**Excerpt**
※ ※ ※

# Kwikset Deadbolt Removal Issues



## de-nagorg (Feb 23, 2014)

That set-screw looks to have been SMURFED by someone that did not know what they were doing.

If you cannot get the correct hex tool to work, you will need to drill it out and replace it.

Maybe you can just replace the lever, but getting one might be a task.

Be gentle with it, it is only a brass fitting. 


ED


----------



## Dakota747 (Jan 11, 2017)

Thank you for the response! What would be the process of drilling it out?


----------



## de-nagorg (Feb 23, 2014)

Getting room for a drill in there might be hard, but worth a try.

You need a bit the same size as the hole the screw is in, then a drill small enough to go straight into the screw hole, I suggest a 1/4 inch electric drill (corded), as a start, or maybe a Right Angle attachment on a drill.

Maybe a Dremel might be small enough to drill it.

Go slow and straight, until the set screw is removed, then the lever should easily pull off.

Since the set screw is mangled, you might need to hire a locksmith to do this work, because you can't, and they have many specialized tools to work on these.


ED


----------



## jlhaslip (Dec 31, 2009)

Might try a screw extractor on the damaged hex shape before the drill out attempt.


----------



## KPDMinc (Nov 7, 2016)

why not drill it out, replace the entire deadbolt mechanism?


----------

※ ※ ※

**Stored data**
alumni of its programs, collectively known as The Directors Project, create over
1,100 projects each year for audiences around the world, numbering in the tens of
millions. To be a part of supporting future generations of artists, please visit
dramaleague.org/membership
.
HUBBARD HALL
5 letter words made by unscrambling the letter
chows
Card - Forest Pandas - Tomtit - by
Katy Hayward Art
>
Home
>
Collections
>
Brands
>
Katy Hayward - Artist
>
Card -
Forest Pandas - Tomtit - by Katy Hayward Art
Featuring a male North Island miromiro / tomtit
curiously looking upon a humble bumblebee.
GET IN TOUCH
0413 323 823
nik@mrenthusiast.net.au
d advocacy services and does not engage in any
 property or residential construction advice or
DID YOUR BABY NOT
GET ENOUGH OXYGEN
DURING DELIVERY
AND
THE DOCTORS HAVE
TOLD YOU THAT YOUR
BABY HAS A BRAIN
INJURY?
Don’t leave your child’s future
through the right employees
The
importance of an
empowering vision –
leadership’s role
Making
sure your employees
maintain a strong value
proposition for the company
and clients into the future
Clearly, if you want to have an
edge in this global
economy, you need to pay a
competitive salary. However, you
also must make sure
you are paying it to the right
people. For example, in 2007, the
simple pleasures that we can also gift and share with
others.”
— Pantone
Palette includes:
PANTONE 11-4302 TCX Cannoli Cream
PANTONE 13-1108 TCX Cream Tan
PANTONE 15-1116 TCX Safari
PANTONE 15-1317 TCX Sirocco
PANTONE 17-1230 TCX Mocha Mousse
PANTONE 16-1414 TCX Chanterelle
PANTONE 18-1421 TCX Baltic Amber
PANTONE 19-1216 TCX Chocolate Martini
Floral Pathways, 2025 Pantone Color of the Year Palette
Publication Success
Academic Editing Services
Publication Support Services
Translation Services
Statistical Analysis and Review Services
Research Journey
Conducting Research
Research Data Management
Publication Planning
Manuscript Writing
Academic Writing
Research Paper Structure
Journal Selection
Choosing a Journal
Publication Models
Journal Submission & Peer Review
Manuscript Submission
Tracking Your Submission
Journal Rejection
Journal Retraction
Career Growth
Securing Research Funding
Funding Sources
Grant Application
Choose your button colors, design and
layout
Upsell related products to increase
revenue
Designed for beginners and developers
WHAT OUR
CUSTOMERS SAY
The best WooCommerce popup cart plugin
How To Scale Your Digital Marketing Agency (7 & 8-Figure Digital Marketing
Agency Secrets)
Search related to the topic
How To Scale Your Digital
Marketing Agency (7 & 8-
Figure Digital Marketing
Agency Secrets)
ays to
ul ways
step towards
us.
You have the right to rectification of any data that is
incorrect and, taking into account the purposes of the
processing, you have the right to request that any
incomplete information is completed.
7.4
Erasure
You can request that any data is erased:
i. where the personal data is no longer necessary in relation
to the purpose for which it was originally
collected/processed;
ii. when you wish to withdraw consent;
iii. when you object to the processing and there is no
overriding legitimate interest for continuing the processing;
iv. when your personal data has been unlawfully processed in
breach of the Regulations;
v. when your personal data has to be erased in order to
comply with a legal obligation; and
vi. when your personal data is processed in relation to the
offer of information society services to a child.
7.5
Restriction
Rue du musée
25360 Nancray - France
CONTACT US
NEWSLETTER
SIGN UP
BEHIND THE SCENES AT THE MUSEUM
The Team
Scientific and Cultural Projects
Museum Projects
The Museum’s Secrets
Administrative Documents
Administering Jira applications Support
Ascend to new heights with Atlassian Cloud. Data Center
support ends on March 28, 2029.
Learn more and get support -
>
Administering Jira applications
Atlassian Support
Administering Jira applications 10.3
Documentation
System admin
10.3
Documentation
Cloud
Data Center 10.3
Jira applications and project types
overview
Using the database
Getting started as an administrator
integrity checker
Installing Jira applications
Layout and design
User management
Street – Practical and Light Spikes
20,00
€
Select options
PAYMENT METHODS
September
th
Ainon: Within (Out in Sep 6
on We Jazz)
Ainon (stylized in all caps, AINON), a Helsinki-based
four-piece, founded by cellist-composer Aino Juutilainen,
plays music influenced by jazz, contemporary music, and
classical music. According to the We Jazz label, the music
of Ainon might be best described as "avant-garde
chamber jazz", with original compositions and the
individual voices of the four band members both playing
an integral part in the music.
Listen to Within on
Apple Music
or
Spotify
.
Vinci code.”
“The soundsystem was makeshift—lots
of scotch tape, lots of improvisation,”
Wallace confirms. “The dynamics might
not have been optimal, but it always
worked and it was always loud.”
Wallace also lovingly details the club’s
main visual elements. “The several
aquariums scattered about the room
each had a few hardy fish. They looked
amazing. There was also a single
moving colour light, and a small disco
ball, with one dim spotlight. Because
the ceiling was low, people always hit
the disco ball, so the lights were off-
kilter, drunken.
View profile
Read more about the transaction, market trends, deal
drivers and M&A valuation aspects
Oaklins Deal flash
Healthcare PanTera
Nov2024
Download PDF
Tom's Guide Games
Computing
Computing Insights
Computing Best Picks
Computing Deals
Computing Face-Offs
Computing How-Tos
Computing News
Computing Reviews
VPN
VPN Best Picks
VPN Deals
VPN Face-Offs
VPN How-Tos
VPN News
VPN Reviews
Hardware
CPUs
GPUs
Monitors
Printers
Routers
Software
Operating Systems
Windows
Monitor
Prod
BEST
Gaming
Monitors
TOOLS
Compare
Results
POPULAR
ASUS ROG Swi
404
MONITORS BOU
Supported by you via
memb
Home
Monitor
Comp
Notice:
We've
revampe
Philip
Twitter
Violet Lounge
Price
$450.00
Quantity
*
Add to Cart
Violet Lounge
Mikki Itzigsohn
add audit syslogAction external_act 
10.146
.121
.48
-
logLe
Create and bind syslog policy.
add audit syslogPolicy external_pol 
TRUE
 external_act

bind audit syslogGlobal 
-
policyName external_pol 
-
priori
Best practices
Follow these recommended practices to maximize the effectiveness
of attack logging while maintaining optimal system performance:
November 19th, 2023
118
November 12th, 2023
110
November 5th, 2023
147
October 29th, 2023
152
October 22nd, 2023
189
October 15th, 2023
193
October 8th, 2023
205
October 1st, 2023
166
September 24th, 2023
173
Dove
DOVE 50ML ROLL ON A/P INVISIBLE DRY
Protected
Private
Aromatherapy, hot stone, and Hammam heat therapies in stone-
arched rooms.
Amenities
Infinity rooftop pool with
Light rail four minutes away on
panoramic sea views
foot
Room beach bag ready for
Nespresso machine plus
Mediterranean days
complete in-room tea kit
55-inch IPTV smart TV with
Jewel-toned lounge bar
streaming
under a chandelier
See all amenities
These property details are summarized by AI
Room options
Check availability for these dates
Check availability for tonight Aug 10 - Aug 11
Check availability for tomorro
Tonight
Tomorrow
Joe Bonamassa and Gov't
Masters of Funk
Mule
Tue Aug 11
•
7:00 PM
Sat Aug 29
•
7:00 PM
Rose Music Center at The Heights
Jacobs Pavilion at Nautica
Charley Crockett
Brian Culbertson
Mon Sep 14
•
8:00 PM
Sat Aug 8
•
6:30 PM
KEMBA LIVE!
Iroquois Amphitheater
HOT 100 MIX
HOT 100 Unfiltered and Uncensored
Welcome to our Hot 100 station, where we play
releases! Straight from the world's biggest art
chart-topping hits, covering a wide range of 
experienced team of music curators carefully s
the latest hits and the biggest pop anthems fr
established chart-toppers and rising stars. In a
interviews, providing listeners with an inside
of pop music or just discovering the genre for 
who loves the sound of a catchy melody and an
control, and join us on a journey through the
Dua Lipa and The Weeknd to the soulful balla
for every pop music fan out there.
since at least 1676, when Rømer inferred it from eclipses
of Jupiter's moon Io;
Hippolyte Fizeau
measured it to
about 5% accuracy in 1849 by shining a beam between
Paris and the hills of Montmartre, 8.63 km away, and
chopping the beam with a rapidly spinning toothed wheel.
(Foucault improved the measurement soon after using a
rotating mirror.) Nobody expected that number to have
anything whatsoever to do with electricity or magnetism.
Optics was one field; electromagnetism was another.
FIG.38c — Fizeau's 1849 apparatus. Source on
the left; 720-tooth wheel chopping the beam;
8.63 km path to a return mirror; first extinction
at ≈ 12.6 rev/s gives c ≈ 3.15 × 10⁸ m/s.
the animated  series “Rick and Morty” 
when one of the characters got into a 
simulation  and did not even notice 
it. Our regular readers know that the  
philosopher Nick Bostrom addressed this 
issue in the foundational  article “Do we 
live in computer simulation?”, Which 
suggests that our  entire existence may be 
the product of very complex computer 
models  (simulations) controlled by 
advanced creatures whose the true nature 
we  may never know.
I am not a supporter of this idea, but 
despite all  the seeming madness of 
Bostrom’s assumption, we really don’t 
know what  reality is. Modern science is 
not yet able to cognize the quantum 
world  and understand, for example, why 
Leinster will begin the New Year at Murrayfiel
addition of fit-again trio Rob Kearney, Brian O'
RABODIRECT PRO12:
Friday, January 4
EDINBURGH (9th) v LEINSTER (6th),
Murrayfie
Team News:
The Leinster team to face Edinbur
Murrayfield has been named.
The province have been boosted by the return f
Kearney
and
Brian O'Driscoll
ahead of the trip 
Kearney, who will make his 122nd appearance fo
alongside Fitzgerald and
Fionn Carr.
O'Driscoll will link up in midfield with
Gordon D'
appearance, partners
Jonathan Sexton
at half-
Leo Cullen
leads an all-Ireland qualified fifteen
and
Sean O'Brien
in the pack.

※ ※ ※

**Work item**
In the deadbolt thread, what does jlhaslip suggest trying before attempting to drill out the set screw?

**Result**
A screw extractor on the damaged hex shape.